Il résulte de ce qui précède, et sans qu’il soit besoin de se prononcer sur les autres moyens de la requête, que le requérant est fondé à demander l’annulation de la décision portant refus de titre de séjour et, par voie de conséquence, de celles portant obligation de quitter le territoire français dans un délai de trente jours, fixant le pays à destination et prononçant à son encontre une interdiction de retour sur le territoire français d’une durée de deux ans.
Sur les conclusions aux fins d’injonction et d’astreinte :
D’une part, eu égard au motif d’annulation retenu, le présent jugement implique nécessairement que soit délivré à M. A… un titre de séjour portant la mention « vie privée et familiale ». Il y a dès lors lieu d’enjoindre au préfet de la Seine-Saint-Denis ou à tout préfet territorialement compétent d’agir en ce sens dans le délai de deux mois à compter de la notification du présent jugement, sans qu’il y ait lieu d’assortir cette injonction d’une astreinte.

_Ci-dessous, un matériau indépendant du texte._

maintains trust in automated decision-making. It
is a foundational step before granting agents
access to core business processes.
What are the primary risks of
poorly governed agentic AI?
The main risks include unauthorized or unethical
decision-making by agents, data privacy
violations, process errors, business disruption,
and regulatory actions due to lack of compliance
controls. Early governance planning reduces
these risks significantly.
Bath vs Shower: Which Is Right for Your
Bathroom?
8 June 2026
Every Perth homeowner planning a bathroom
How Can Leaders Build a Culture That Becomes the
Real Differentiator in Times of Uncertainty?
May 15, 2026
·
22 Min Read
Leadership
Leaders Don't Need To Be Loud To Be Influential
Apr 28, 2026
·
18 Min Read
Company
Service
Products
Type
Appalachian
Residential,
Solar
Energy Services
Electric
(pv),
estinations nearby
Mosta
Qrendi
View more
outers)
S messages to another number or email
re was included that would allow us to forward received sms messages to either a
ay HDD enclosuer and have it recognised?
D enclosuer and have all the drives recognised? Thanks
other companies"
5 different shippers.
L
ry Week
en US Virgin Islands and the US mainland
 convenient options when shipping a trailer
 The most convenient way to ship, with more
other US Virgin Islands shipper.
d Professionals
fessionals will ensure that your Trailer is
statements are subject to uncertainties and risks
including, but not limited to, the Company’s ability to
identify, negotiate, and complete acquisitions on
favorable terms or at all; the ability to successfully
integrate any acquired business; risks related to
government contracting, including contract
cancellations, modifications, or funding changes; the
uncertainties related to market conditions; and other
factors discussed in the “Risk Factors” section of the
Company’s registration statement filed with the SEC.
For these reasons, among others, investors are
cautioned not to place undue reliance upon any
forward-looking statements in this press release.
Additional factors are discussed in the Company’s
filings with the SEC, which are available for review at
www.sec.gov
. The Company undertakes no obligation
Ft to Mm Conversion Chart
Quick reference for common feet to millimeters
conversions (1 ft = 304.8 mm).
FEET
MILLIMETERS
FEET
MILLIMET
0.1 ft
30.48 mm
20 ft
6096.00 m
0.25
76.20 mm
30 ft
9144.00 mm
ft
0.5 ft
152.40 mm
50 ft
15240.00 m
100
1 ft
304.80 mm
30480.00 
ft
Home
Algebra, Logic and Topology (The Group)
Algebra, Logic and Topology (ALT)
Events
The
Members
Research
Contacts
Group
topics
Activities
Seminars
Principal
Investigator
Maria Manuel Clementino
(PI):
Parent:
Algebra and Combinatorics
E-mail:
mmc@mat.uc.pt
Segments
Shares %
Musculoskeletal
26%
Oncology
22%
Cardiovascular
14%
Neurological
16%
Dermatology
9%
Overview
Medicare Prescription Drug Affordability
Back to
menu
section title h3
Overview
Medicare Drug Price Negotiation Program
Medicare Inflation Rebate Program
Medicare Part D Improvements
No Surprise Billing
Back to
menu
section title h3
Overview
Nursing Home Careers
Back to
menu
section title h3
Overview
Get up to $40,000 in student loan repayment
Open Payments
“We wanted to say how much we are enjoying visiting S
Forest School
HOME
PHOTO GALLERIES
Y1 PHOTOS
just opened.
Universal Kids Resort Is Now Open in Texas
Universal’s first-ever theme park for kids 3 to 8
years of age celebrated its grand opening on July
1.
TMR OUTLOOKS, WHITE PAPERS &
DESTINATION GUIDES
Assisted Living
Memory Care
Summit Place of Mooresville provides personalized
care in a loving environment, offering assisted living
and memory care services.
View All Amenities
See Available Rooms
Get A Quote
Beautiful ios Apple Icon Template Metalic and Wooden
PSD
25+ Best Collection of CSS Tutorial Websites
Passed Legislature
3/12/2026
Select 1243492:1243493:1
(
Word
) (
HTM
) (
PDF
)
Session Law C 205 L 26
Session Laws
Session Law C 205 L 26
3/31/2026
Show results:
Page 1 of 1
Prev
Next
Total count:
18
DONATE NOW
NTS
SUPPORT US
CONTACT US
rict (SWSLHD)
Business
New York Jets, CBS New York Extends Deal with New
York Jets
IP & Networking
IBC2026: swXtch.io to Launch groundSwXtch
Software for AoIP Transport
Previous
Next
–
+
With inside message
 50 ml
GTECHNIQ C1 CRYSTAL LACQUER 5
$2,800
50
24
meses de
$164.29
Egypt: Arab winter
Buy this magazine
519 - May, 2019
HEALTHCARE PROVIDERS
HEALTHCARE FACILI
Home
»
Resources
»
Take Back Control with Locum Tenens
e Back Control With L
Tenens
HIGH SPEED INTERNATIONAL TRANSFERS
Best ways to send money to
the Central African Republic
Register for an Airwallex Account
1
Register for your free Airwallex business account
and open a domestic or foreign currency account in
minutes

D’autre part, l’exécution du présent jugement implique également qu’il soit enjoint à l’administration de procéder, sans délai, à l’effacement du signalement de M. A… aux fins de non-admission dans le système d’information Schengen. Il y a donc lieu d’enjoindre au préfet de la Seine-Saint-Denis ou au préfet territorialement compétent de prendre toute mesure propre à mettre fin à ce signalement.
Sur les frais d’instance :
Il y a lieu, dans les circonstances de l’espèce, de mettre à la charge de l’Etat le versement à M. A… d’une somme de 1 100 euros au titre de l’article L. 761-1 du code de justice administrative.
D E C I D E :
Article 1er : L’arrêté du préfet de la Seine-Saint-Denis du 13 février 2025 est annulé.
Article 2 : Il est enjoint au préfet de la Seine-Saint-Denis ou à tout préfet territorialement compétent de délivrer à M. A… un titre de séjour portant la mention « vie privée et familiale » dans le délai de deux mois à compter de la notification du présent jugement.
Article 3 : Il est enjoint au préfet de la Seine-Saint-Denis ou à tout préfet territorialement compétent de prendre toute mesure de nature à mettre fin sans délai au signalement de M. A… dans le système d’information Schengen.
Article 4 : L’Etat versera à M. A… la somme de 1 100 euros en application des dispositions de l’article L. 761-1 du code de justice administrative.
Article 5 : Le surplus des conclusions présentées par M. A… est rejeté.
Article 6 : Le présent jugement sera notifié à M. B… A… et au préfet de la Seine-Saint-Denis.
Délibéré après l’audience du 13 février 2026, à laquelle siégeaient :
-Mme Jimenez, présidente,
-Mme Van Maele, première conseillère,
-Mme C…, conseillère.
Rendu public par mise à disposition au greffe le 11 mars 2026.
La rapporteure,
A. C…
La présidente,
J. Jimenez
La greffière,
P. Demol
La République mande et ordonne au préfet de la Seine-Saint-Denis ou au préfet territorialement compétent en ce qui le concerne ou à tous commissaires de justice à ce requis en ce qui concerne les voies de droit commun contre les parties privées, de pourvoir à l’exécution de la présente décision.